While John is away meeting with the Special Olympics as a member of the Athlete Leadership Council, I’m so happy Mark was able to share their crazy sock journey with us.


The vision and creation of John’s Crazy Socks lies entirely at John Cronin’s feet…literally. John has been a fan of fun, wacky socks his entire life and was always on the search to find more for his growing collection.

During his last year of high school, like any typical student, John was trying to figure out what he wanted to do next. He was looking for jobs, checking out social programs and was even considering going back to school to further his education. But, he wasn’t finding anything that he was really interested in.

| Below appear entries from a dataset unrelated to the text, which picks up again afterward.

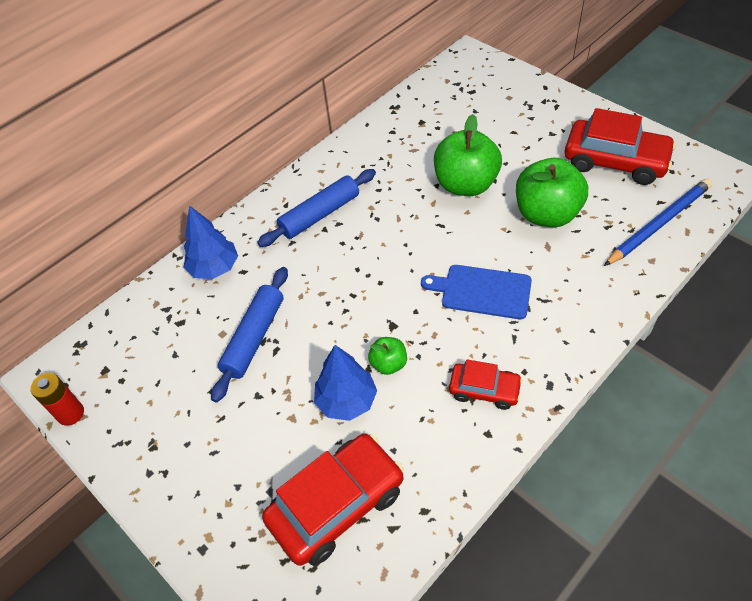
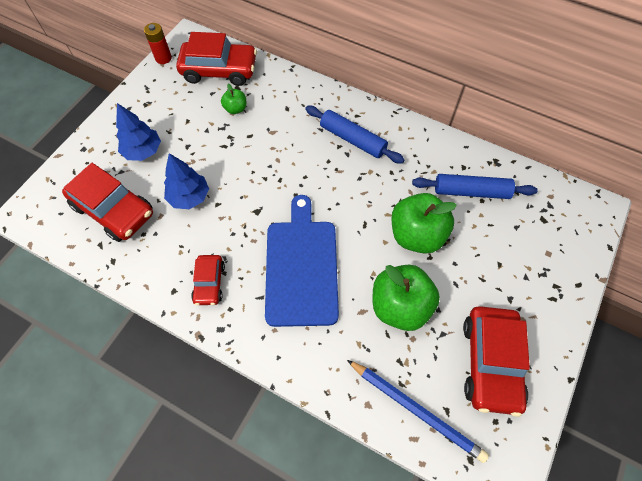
camera: 70 degrees right, 10 degrees up
(136, 340) = (219, 70): none -> red car
(214, 268) = (286, 91): blue tree -> blue tree (143, 151)
(254, 338) = (231, 131): blue rolling pin -> blue rolling pin (471, 191)
(388, 364) = (223, 216): green apple -> green apple (235, 109)
(482, 291) = (301, 267): blue cutting board -> blue cutting board, size x1.59

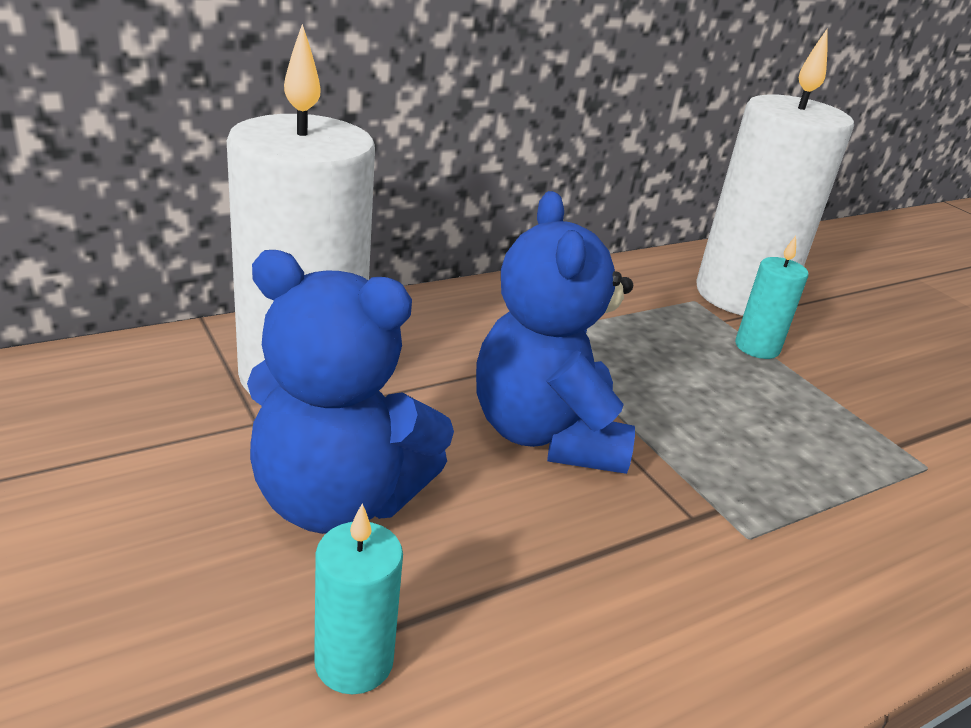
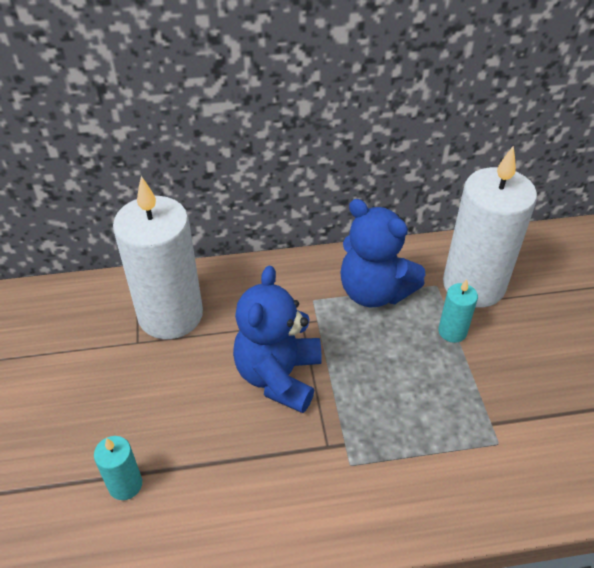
camera: 25 degrees right, 15 degrees up
(337, 500) = (154, 397): blue teddy bear -> blue teddy bear (374, 292)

“And that is all too often the situation that people with different abilities find themselves in, because there just aren’t enough good options. Fewer than one in five people with a disability in the U.S. have a job. It’s an awful situation, but John is a natural entrepreneur. If he didn’t see a job he wanted, he’d make one.”

Which is exactly what John did. He told his dad he wanted them to start a business together.

A Chat With John’s Crazy Socks On World Down Syndrome Day

“Right before Thanksgiving 2016, he had his eureka moment. He comes to me and says, ‘Dad, we should sell socks. They’re colorful, they’re creative and they always let me be me.’ And he already had the name. He drew a website and said we should sell online. So, we built a website and got some inventory. We were bootstrapping, so the only marketing we did was to set up a Facebook page. And I would take out my cell phone and we made videos with John talking about his socks. We opened on Friday, December 16th and we didn’t know what to expect.”

What they didn’t expect was the flood of orders that came in. They shipped 452 orders their first month and each package included a handwritten Thank You note from John. And if the customer was local, they received top tier customer service. Not only did they get a handwritten Thank You note and a bag of Hershey Kisses, they’d get to meet John as he drove around Long Island, NY personally delivering the socks.

“So, we learned that people wanted socks. And they wanted to buy socks from John. They liked the fact we had already pledged 5% of our earnings to the Special Olympics. They liked the personal touch of the Thank You note and the home deliveries. One thing that caught us by surprise, we heard from people who had a very emotional response seeing a young man with Down syndrome start a business, because they had a child with Down syndrome or autism, or a sibling or neighbor or friend. Right away, they were very connected to this little business.”

Six years later, JSC has grown into a multi-faceted organization that sponsors scholarships, creates jobs for people with differing abilities, hosts podcasts, promotes advocacy, along with a multitude of other public-facing services.

John and Mark have spoken to the United Nations and the House Small Business Committee on employment issues for people with differing abilities. They also have two TEDx talks, the second one entitled, Hiring People With Differing Abilities Is Not Altruism, It Is Good Business, which makes a business case for hiring people with disabilities.

When this father and son duo started JSC, their mission was simple – spread happiness. That is still the core of their business. Every day is a new adventure, but whether John is going on interviews, writing Thank You notes to customers, speaking to the public, packing orders or designing new socks he is driven by that purpose. And Mark couldn’t be prouder.

“John is an entrepreneur. He’s a sock tycoon, he’s an advocate, he’s a dancer, he’s an athlete, he’s a good friend, he’s a brother. He’s my son. He’s inspirational. His outlook of serving other people, of believing and conveying gratitude, is so powerful. In any business you have your ups and downs and he’s always so positive that we’re going to find a way through. I love working with him because of that. And as a father, I’m watching my son grown and develop and achieve amazing things. Sitting at the U.S. Capitol next to him as we’re about to speak to the House Small Business Committee and I look over at him and he’s just smiling and happy. What a great moment.”